The PSC-FeO was capable of inducing EndMT in the endothelial cells at acutely non-cytotoxic dose due to its intrinsic peroxidase-like activity, though they were few taken up by endothelial cell. The EndMT effect on HUVEC can be rescued by ROS scavenger in vitro and in vivo.
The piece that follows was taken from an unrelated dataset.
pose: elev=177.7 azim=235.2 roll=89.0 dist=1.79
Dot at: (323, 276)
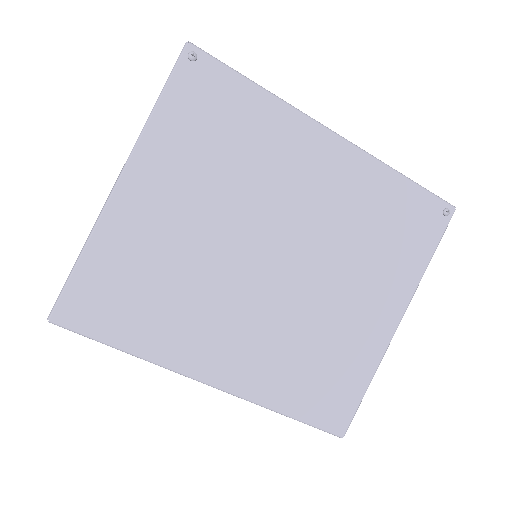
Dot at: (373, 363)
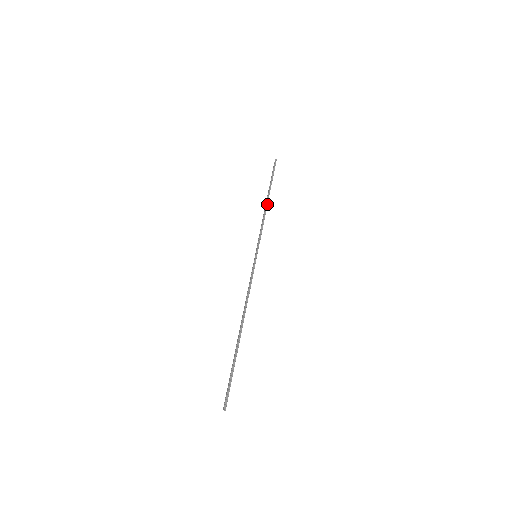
氧化铁纳米粒子(IONPs)在不同的生物医学领域得到了广泛的研究。最近,研究发现 IONPs 在非细胞毒性浓度下诱导细胞特异性反应,这引起了人们对其安全性的关注。在其应用中,内皮细胞的暴露是不可避免的,而 IONPs 是否会影响血管内皮细胞的表型在很大程度上尚不清楚。在这项工作中,研究了 IONPs 在体外和体内对内皮细胞向间充质转化(EndMT)的影响。
在非细胞毒性浓度下孵育经过聚葡萄糖山梨醇羧甲基醚(PSC)修饰的γ-FeO 纳米粒子(PSC-FeO)会诱导人脐静脉内皮细胞(HUVEC)从鹅卵石样形态向梭形间充质样形态发生形态变化,而 PSC-FeO 主要停留在培养基和细胞间隙中。同时,内皮标志物 CD31 和 VE-钙粘蛋白的表达降低,伴随 HUVEC 血管生成能力受到抑制。同时,间充质标志物α-平滑肌肌动蛋白(α-SMA)和成纤维细胞特异性蛋白(FSP)显著上调,细胞迁移能力增强。当添加 ROS 清除剂甘露醇或 AA 时,EndMT 得到挽救。体内研究结果表明,给予 PSC-FeO 的小鼠肝脏、脾脏和肾脏中 CD31 的表达减少,α-SMA 增加,并且小鼠肝窦内皮细胞中的胶原纤维密度增加。补充甘露醇或 AA 可逆转组织中 EndMT 的程度。体外机制研究表明,PSC-FeO 显著上调细胞外羟基自由基(·OH)的水平,从而诱导细胞内 ROS 反应,导致 HUVEC 发生 EndMT 效应。
PSC-FeO 由于其内在的过氧化物酶样活性,在急性非细胞毒性剂量下能够诱导内皮细胞发生 EndMT,尽管它们很少被内皮细胞摄取。ROS 清除剂在体外和体内均可挽救 HUVEC 的 EndMT 效应。